# I'm moving to rayong



## Sin

Hallo, 

I am moving to Rayong within in the next couple of weeks. I get to spend four months on a trial to decide if I like it them make a perm move. I really want to settle in to Thai life and make some friends. I am 42 yr old female so I am not interested in drinking all night ..can anyone help ? I would like to get fit , currently I am not so..I would be interested in cycling / music / cinema / theatre?

If you can help or have any suggestions I would be very grateful.


Thank you


----------



## cnx_bruce

hi, not sure what amount of experience you have in thailand already so pls. bear this in mind when reading this response...

First google on "farang women thailand" to get a feel for some of the issues you may face. Bearing that in mind you may need to gain solace from other western ladies, google search for "thailand expat womens club" (certainly some in BKK) and "thailand expat club" (certainly in pattaya and perhaps also rayong). 

Cycling in Thailand is not a leisurely pursuit, but an extreme survival sport. Refer for example to http://www.guardian.co.uk/uk/2013/feb/18/british-cyclists-killed-thailand


----------



## Jaidii

Rayong represents Thailand-in-miniature as we have Thais from all over working/living here and makes it a much more interesting and colourful place. There's also a lot of wealth and ongoing investment here so I believe the future looks bright. The province has many places to see and things to do especially leisure activities - fitness centres, parks and the like.
I have a link to a local cycling club on facebook just search rayongbiketours.
Enjoy your stay


----------



## Song_Si

Hi; four months is a good trial period.

Brace yourself for the heat, mid 30s daytime, mid 20s overnight. 
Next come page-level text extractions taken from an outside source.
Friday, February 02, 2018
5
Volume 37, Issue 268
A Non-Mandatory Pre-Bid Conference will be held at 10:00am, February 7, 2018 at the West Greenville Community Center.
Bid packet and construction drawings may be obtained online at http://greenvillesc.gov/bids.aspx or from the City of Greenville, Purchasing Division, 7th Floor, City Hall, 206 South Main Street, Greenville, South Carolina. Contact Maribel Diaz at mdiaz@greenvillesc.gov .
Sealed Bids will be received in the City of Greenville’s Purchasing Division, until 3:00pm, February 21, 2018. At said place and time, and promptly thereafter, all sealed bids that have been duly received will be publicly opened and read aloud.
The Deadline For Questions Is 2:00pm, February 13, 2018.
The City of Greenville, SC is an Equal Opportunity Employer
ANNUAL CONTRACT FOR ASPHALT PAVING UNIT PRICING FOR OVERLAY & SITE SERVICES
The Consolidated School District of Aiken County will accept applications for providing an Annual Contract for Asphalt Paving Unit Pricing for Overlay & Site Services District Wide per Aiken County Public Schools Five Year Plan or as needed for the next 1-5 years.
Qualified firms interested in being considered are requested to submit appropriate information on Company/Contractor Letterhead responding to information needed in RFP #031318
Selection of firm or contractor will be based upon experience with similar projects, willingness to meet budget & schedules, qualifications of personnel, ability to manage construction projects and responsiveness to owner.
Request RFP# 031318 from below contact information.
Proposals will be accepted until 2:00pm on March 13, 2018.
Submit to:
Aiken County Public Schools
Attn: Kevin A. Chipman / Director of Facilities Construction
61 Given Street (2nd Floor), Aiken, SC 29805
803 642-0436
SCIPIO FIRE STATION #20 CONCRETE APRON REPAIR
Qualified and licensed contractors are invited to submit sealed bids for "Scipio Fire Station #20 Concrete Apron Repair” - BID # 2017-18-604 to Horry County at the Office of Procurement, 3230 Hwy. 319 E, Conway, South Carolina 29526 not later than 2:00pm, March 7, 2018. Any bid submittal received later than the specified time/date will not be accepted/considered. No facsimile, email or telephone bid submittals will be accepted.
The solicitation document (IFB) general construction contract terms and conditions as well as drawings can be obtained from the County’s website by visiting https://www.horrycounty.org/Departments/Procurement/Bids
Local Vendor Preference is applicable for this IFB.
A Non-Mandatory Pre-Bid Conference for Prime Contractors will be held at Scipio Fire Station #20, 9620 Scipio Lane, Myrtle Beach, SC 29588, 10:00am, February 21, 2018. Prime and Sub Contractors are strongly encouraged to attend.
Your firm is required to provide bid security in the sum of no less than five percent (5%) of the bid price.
Cycling, have found it a great way to meet people -we're the next province south of Rayong, about 40km to the border, and there are several cycling groups here, two of the larger shops have their own organised social/fun rides twice a week, maybe the same if you ask in Rayong, or as suggested in previous post, the bike tours place a good one to start with if you don't want to buy your own bike initially. Unsure if same company, know there's one that does day trips to Koh Samet that'd be a fun day out with the short ferry trip each way.

Cinemas - unless there's another cinema complex, don't get too excited about movies - for example SF Cinemas at Laemtong Rayong showing today: 
_Die Hard 5_ (Thai only); _GI Joe_ (3d - Thai and English); _Jack the Giant Slayer_ (Thai only); _Olympus Has Fallen_ (Thai only); and a Thai children's movie (Thai with English subtitles).
This is a small step up from Chanthaburi with its 3 multi-screen cinema complexes, where they never show movies either with subtitles or in English language. More English speakers in Rayong area.

Tourism Thailand - Rayong


----------



## pokoal2000

Hi
If you are lonely, you can always come and visit us. We live in Rayong district, about 20 km from Klaeng in the hills. I have few German Shepherds dogs,house with 2 Rais of land and I work in Klaeng.I am 64 years old, but I don't feel that old. My e-mail is [email protected]
Alex


----------



## Mooncoin

Hi Sin,

I am also moving Rayong this summer. I have a job teaching in the international school there. I am really excited but Im not to sure what to expect. I thought Rayong was small but from the forum I have seen it is bigger than I thought.


----------